(Saved entries)
_ _ _ _
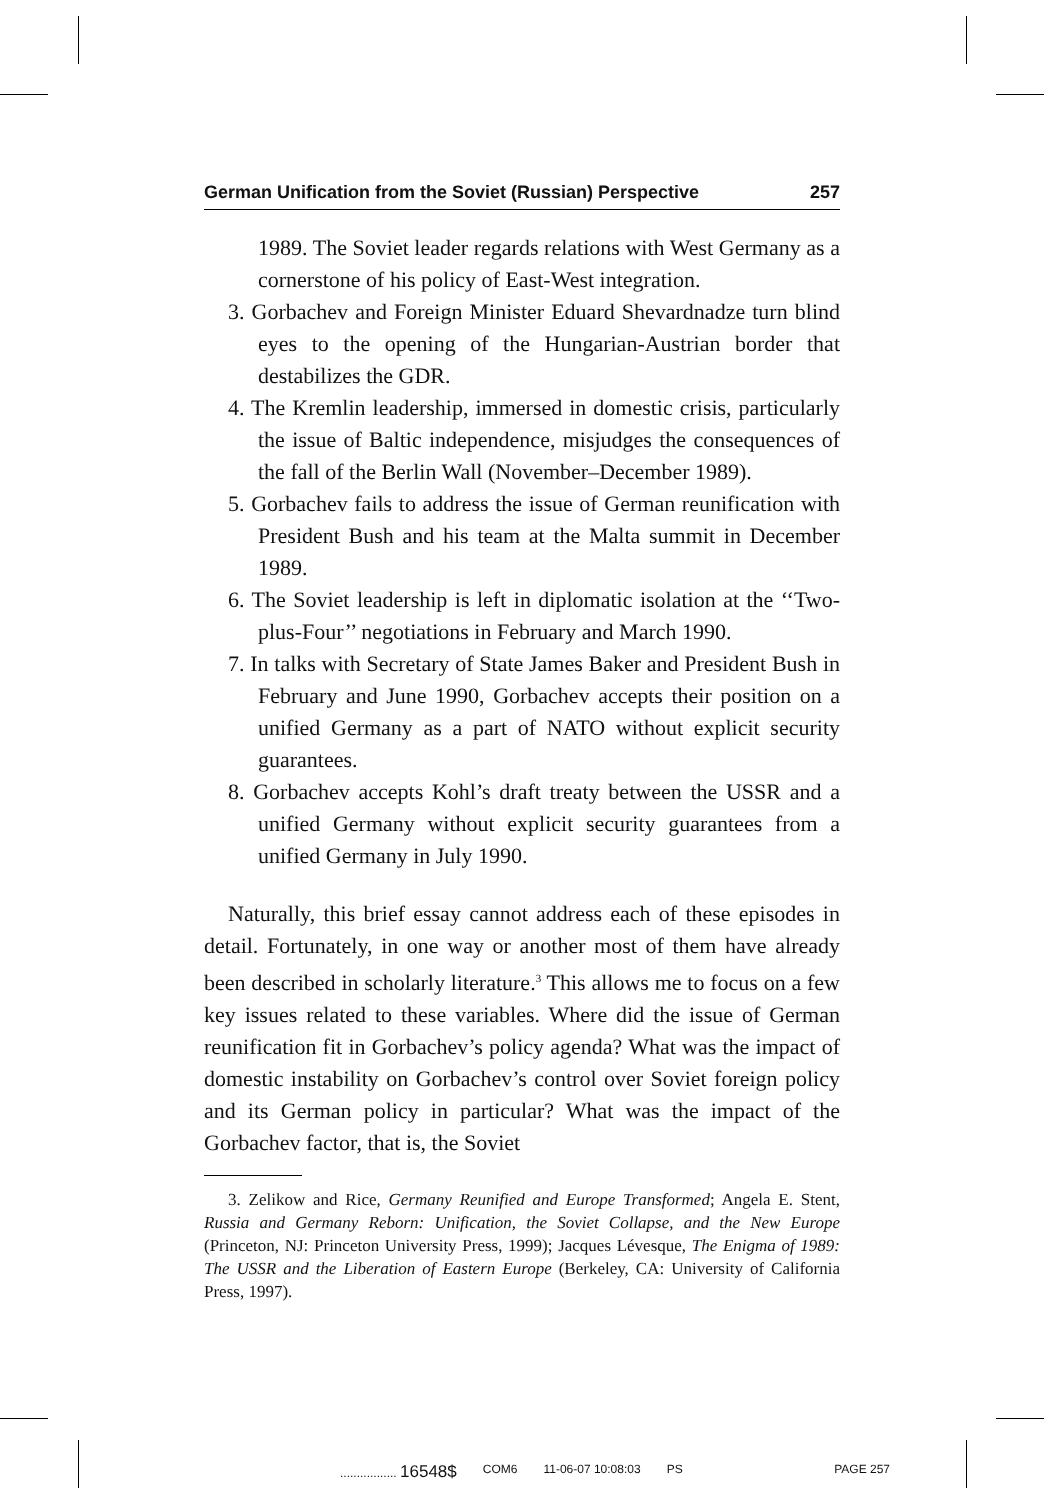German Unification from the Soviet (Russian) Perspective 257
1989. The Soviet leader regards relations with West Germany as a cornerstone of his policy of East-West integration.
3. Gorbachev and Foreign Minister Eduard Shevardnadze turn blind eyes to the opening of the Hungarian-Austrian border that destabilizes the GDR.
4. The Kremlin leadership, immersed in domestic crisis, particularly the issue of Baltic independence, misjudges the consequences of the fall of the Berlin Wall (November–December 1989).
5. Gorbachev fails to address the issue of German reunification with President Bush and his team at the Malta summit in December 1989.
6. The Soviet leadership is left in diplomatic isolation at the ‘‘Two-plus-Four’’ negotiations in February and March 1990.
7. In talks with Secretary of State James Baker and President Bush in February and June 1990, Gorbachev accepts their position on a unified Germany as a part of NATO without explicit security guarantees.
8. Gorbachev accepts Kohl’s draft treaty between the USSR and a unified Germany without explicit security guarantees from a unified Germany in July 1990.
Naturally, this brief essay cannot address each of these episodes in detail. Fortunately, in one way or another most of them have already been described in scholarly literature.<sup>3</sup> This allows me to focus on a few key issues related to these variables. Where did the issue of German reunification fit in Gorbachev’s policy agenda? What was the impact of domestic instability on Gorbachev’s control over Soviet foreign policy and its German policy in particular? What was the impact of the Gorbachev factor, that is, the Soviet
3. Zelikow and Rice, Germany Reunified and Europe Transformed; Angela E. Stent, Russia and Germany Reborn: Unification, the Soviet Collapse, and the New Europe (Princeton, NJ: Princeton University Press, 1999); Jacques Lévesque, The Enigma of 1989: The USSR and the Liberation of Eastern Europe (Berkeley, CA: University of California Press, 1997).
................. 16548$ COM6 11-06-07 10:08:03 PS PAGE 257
_ _ _ _
**ASSIGNMENT**: Copy nothing past the line containing "Naturally, this brief": reproduce every line from the start of the records up to it, skipping pictures.

**ANSWER TO THE EXERCISE**:
German Unification from the Soviet (Russian) Perspective 257
1989. The Soviet leader regards relations with West Germany as a cornerstone of his policy of East-West integration.
3. Gorbachev and Foreign Minister Eduard Shevardnadze turn blind eyes to the opening of the Hungarian-Austrian border that destabilizes the GDR.
4. The Kremlin leadership, immersed in domestic crisis, particularly the issue of Baltic independence, misjudges the consequences of the fall of the Berlin Wall (November–December 1989).
5. Gorbachev fails to address the issue of German reunification with President Bush and his team at the Malta summit in December 1989.
6. The Soviet leadership is left in diplomatic isolation at the ‘‘Two-plus-Four’’ negotiations in February and March 1990.
7. In talks with Secretary of State James Baker and President Bush in February and June 1990, Gorbachev accepts their position on a unified Germany as a part of NATO without explicit security guarantees.
8. Gorbachev accepts Kohl’s draft treaty between the USSR and a unified Germany without explicit security guarantees from a unified Germany in July 1990.
Naturally, this brief essay cannot address each of these episodes in detail. Fortunately, in one way or another most of them have already been described in scholarly literature.<sup>3</sup> This allows me to focus on a few key issues related to these variables. Where did the issue of German reunification fit in Gorbachev’s policy agenda? What was the impact of domestic instability on Gorbachev’s control over Soviet foreign policy and its German policy in particular? What was the impact of the Gorbachev factor, that is, the Soviet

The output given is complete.